Patricia Karvelas:         Okay. But if you can’t get on top of it within the next two weeks, and you’re a South Australian Senator, will your Government federally support the State Government if it needs to go into a further period- longer period of lockdown?

 

Simon Birmingham:     Look, if South Australia deteriorates significantly, then just as we supported the full quarantining of Victoria and deployed the Australian Defence Force to help New South Wales and South Australia with those border operations, the same thing would have to occur in relation to SA if we got to that point. But I think here, the action is being taken earlier, more decisively, in a manner to try to avoid getting to that stage.

 

Patricia Karvelas:         Look, Minister, just before I let you go, it seems extraordinary to me, you mentioned this, but it has taken this long into the COVID pandemic that we have only now agreed to have all states and territories have a mandatory weekly testing regime for all staff working in these hotels. Help me out here – why did it take so long?

 

Simon Birmingham:     Look here, the answer, and it’s a question- you’re not the first one to ask that question this week, Patricia. The answer the health authorities have given, is that their view was that with the staff in these facilities, it was better to continuously reinforce to them that with the slightest symptom they should get themselves tested, then to potentially have them in a circumstance where they think, oh, my next test is due for a few days, so I’ll worry about it then. So, this was apparently debated by our health experts, they made the decision early on that it was better to have that expectation of getting tested if there was any reason to be tested, rather than to set up a regular testing routine that may lull people into false sense of security, now as it turns out, you need both.
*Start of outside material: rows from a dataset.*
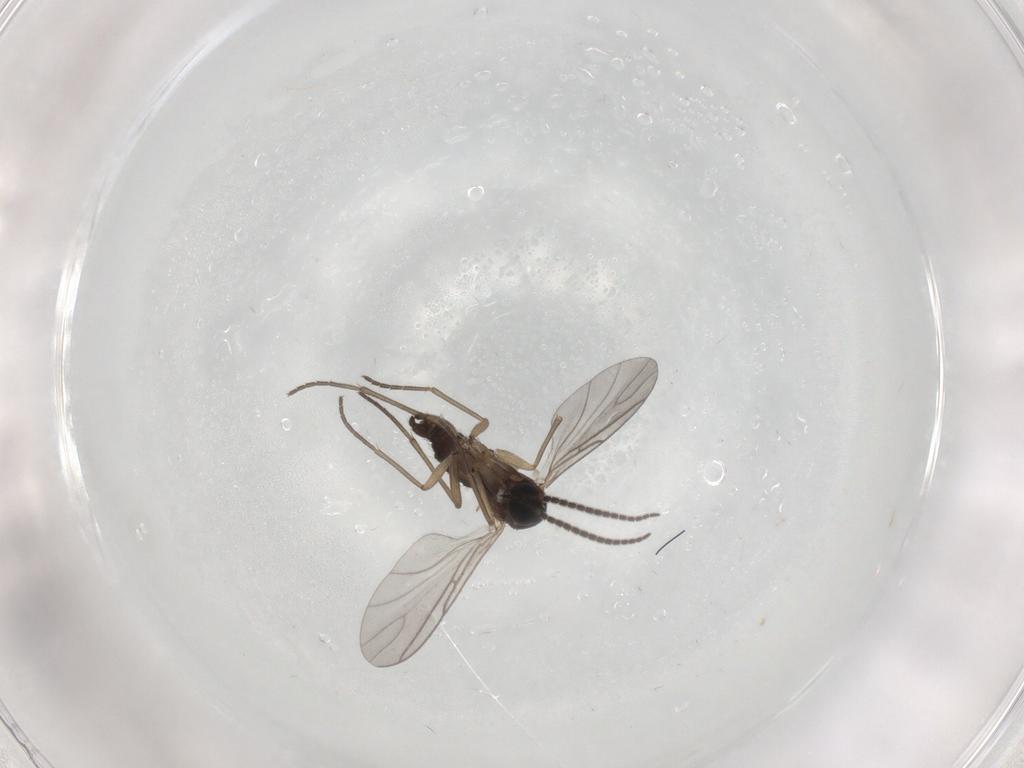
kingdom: Animalia
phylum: Arthropoda
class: Insecta
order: Diptera
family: Sciaridae
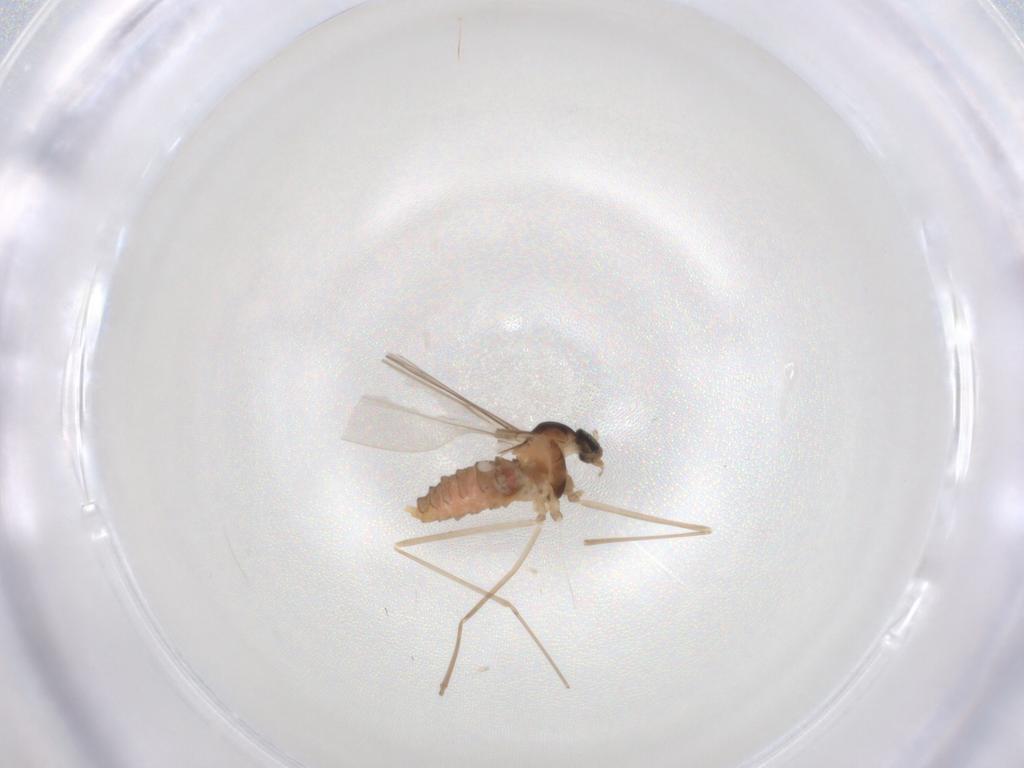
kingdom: Animalia
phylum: Arthropoda
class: Insecta
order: Diptera
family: Cecidomyiidae
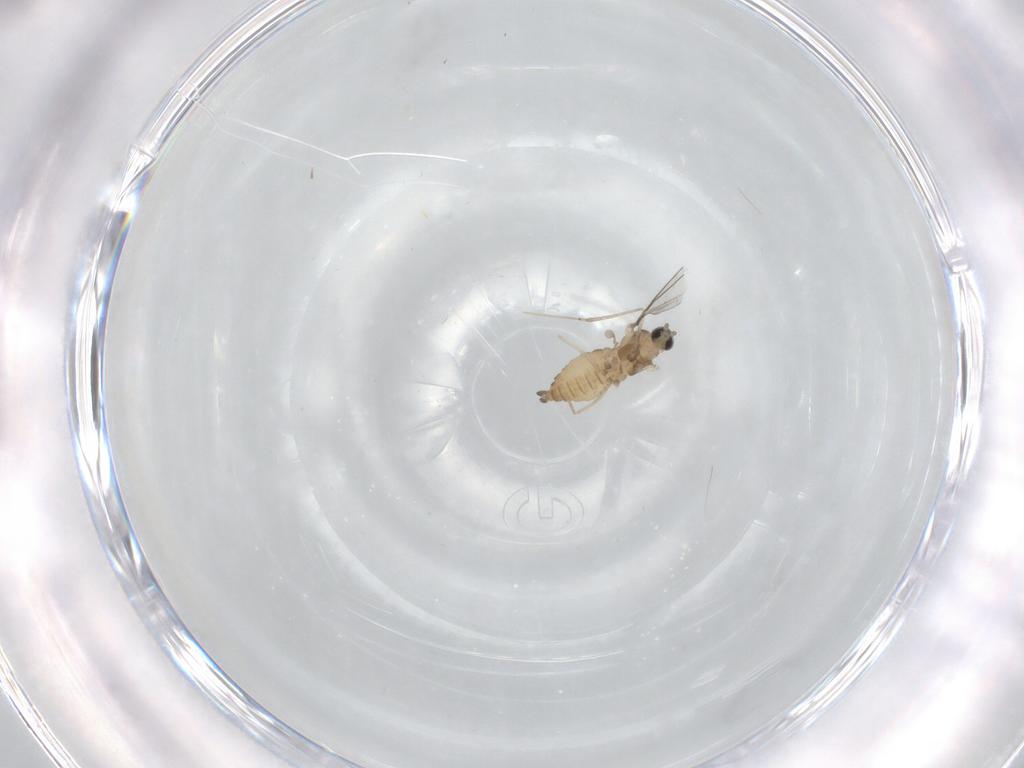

You need the regular testing regime and you still need to reinforce that message. That is obviously what has to occur into the future.

 

Patricia Karvelas:         Minister, were the Treasurer’s comments on China today an effort to offer a circuit-breaker in the relationship?

 

Simon Birmingham:     The Treasurer’s comments are reinforcing what I’ve said, what the Prime Minister has said, the Foreign Minister and others continuously, and I welcome those comments. I hope that China views them in the manner which they are intended, just the same as all of our other previous comments, have been delivered in a way which is designed to reinforce that we are open for dialogue, we are willing to sit down and talk and we of course will stay true to our values, to protecting our system of government and our security interests, but that doesn’t mean that we don’t want to continue with the type of mutually beneficial relationship that we have built with China in a range of spheres, including the economic and trade over recent years. We do, we have said that continuously during the course of this year and prior to that, and we have reinforced continuously that we are open for dialogue and discussion, and it is up to China, really, to choose to come to the table for that dialogue and discussion to work through some of the difficulties that have arisen.

 

Patricia Karvelas:         Well Minister, you are in South Australia, so I wish you the very best of luck with the lockdown. I have endured it, not quite the most fun period of my life, but I’m sure you’re going to be okay, thanks so much.

 

Simon Birmingham:     Thank you Patricia. Thanks for your thoughts, and indeed all South Australians appreciate that too.

 

Patricia Karvelas:         That’s South Australian Senator Simon Birmingham, who is the Minister for Finance, Trade, Tourism and Investment.